** Opening DATA TO EXAMINE block **
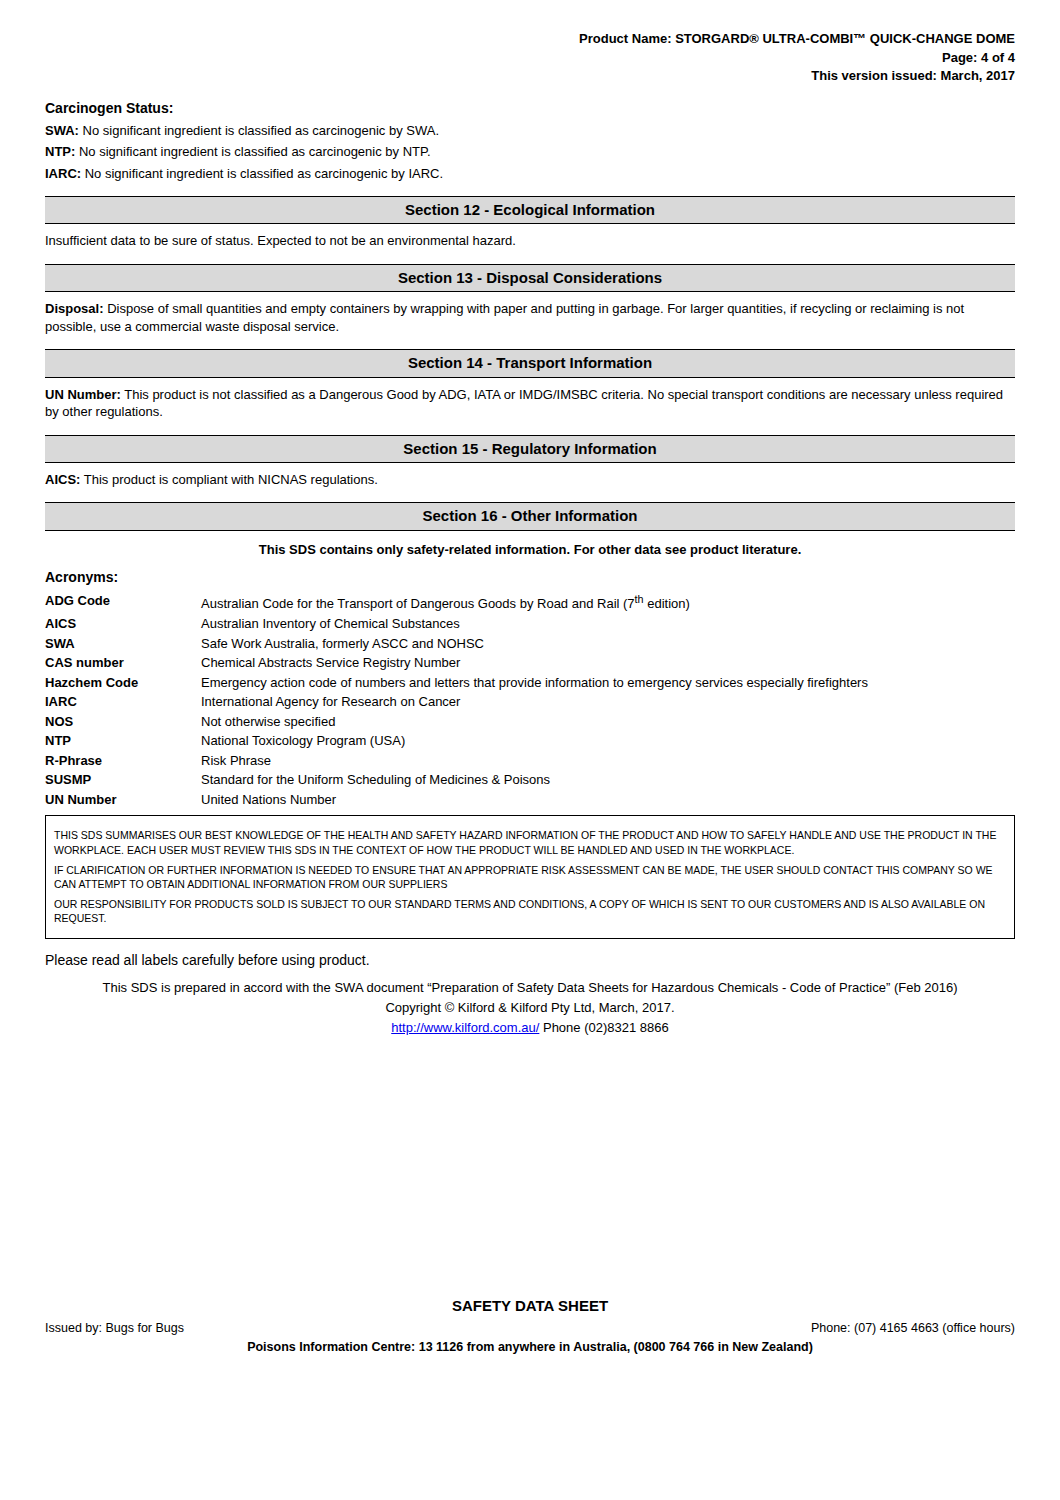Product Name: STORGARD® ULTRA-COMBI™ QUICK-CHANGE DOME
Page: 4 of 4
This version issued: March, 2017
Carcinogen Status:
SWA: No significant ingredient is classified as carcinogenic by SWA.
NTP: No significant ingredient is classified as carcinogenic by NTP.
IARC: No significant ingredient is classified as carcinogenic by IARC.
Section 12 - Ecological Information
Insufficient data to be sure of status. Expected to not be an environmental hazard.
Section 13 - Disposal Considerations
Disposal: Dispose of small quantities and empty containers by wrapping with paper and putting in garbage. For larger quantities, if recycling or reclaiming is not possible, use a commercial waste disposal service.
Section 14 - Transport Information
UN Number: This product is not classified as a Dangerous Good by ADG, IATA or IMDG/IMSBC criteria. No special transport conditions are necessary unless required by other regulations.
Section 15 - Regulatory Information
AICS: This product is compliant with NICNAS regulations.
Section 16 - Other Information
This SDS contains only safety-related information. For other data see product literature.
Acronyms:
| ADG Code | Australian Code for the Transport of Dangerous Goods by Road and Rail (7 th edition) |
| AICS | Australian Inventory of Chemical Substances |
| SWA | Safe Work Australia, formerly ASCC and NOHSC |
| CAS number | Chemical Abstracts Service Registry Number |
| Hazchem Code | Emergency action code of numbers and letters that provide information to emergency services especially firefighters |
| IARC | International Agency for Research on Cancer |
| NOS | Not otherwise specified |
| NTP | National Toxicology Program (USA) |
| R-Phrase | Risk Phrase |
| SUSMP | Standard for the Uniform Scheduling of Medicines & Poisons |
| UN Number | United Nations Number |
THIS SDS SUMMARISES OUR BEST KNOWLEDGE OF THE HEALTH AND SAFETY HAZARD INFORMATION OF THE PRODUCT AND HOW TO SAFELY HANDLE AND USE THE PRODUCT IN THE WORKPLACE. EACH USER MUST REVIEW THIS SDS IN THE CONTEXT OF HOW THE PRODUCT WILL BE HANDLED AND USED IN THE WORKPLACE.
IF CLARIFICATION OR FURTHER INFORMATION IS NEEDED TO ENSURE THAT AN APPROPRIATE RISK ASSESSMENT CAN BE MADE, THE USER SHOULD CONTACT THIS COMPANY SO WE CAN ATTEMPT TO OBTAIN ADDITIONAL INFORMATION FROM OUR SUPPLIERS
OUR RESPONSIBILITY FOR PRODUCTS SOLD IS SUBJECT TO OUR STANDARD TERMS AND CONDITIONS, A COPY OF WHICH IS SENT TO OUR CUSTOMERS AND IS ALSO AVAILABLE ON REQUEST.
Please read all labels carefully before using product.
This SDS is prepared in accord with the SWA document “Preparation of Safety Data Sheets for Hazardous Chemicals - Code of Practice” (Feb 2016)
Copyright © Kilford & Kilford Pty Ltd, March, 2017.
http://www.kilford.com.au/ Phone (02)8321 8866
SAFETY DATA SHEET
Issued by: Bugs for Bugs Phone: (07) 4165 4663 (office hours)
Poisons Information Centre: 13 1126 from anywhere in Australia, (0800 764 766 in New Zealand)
** Closing DATA TO EXAMINE block **
EXERCISE: Please transcribe the lines from the one containing "OUR RESPONSIBILITY FOR" through the last line of the records. Include both ends and nothing else.

RESULT OF THE EXERCISE:
OUR RESPONSIBILITY FOR PRODUCTS SOLD IS SUBJECT TO OUR STANDARD TERMS AND CONDITIONS, A COPY OF WHICH IS SENT TO OUR CUSTOMERS AND IS ALSO AVAILABLE ON REQUEST.
Please read all labels carefully before using product.
This SDS is prepared in accord with the SWA document “Preparation of Safety Data Sheets for Hazardous Chemicals - Code of Practice” (Feb 2016)
Copyright © Kilford & Kilford Pty Ltd, March, 2017.
http://www.kilford.com.au/ Phone (02)8321 8866
SAFETY DATA SHEET
Issued by: Bugs for Bugs Phone: (07) 4165 4663 (office hours)
Poisons Information Centre: 13 1126 from anywhere in Australia, (0800 764 766 in New Zealand)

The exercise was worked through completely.